Digital Imaging Adoption Model

HIMSS Analytics™ has helped hospital systems measure the maturity of their informatics strategy and implementation since launching the Electronic Medical Record Adoption Model (EMRAM) in 2005. In 2016, HIMSS Analytics™ collaborated with the European Society of Radiology (ESR) to launch the DIAM, although this first DIAM iteration incorporated radiology only. In partnership with the HSEIC and the European Society of Medical Imaging Informatics (EUSOMII), HIMSS expanded the DIAM in 2019 to encompass enterprise imaging. Today, the DIAM helps organizations objectively measure their maturity across many areas of enterprise imaging capabilities, including image management, governance, workflow, decision support, patient engagement, and analytics. As many organizations recognize the best practices described by the HIMSS adoption models as directional and aspirational, the DIAM has become an unbiased and informed source guiding the development of their enterprise imaging strategic plan.

Community Development

Today, the HSEIC comprises over 1225 members, including providers, IIPs, nurses, data scientists, vendor partners, and other occupations. Regular newsletters, webinars, online roundtables, and in-person meetups provide networking opportunities for members, which connect members across provider and industry organizations to solve local challenges, share best practices, and develop new solutions. As the HSEIC has grown, it has developed partnerships with other specialty societies to help address challenges pertinent to each imaging specialty. Examples include the HSEIC’s work with the American Institute of Ultrasound in Medicine (AIUM) to advance point-of-care ultrasound workflows and the Digital Pathology Association (DPA) to advance pathology workflows. There are numerous points of entry into the HSEIC for interested imaging informaticists of all personas, expertise, and roles, including signups on the SIIM website, HIMSS website, and at HSEIC Annual Meeting Meetups [17, 18].

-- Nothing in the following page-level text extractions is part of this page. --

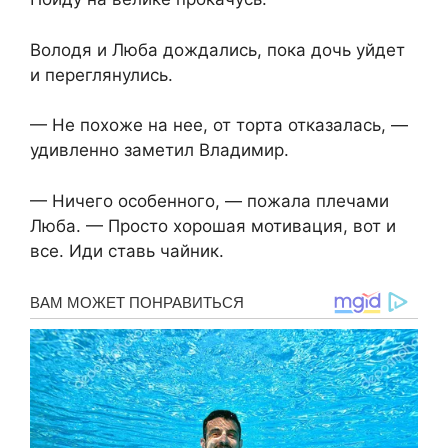
Володя и Люба дождались, пока дочь уйдет
и переглянулись.
— Не похоже на нее, от торта отказалась, —
удивленно заметил Владимир.
— Ничего особенного, — пожала плечами
Люба. — Просто хорошая мотивация, вот и
все. Иди ставь чайник.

Advancing Enterprise Imaging in Practice

Driven by workgroup outputs, HSEIC members recognized that technology gaps led to clumsy clinical workflows. They sought to address these gaps by collaborating with Integrating the Healthcare Enterprise (IHE), a heavily vendor volunteer-led initiative jointly sponsored by HIMSS and the Radiological Society of North America (RSNA) with a mission towards standards-based interoperability [19]. Successfully developed interoperability profiles with HSEIC participation include encounter-based imaging workflow (EBIW), interactive multimedia reports (IMR), and integrated reporting applications (IRA) [20,21,22]. While these profiles were built within the Radiology IHE Domain, they were purposefully written to be inclusive of other specialties and imaging workflows.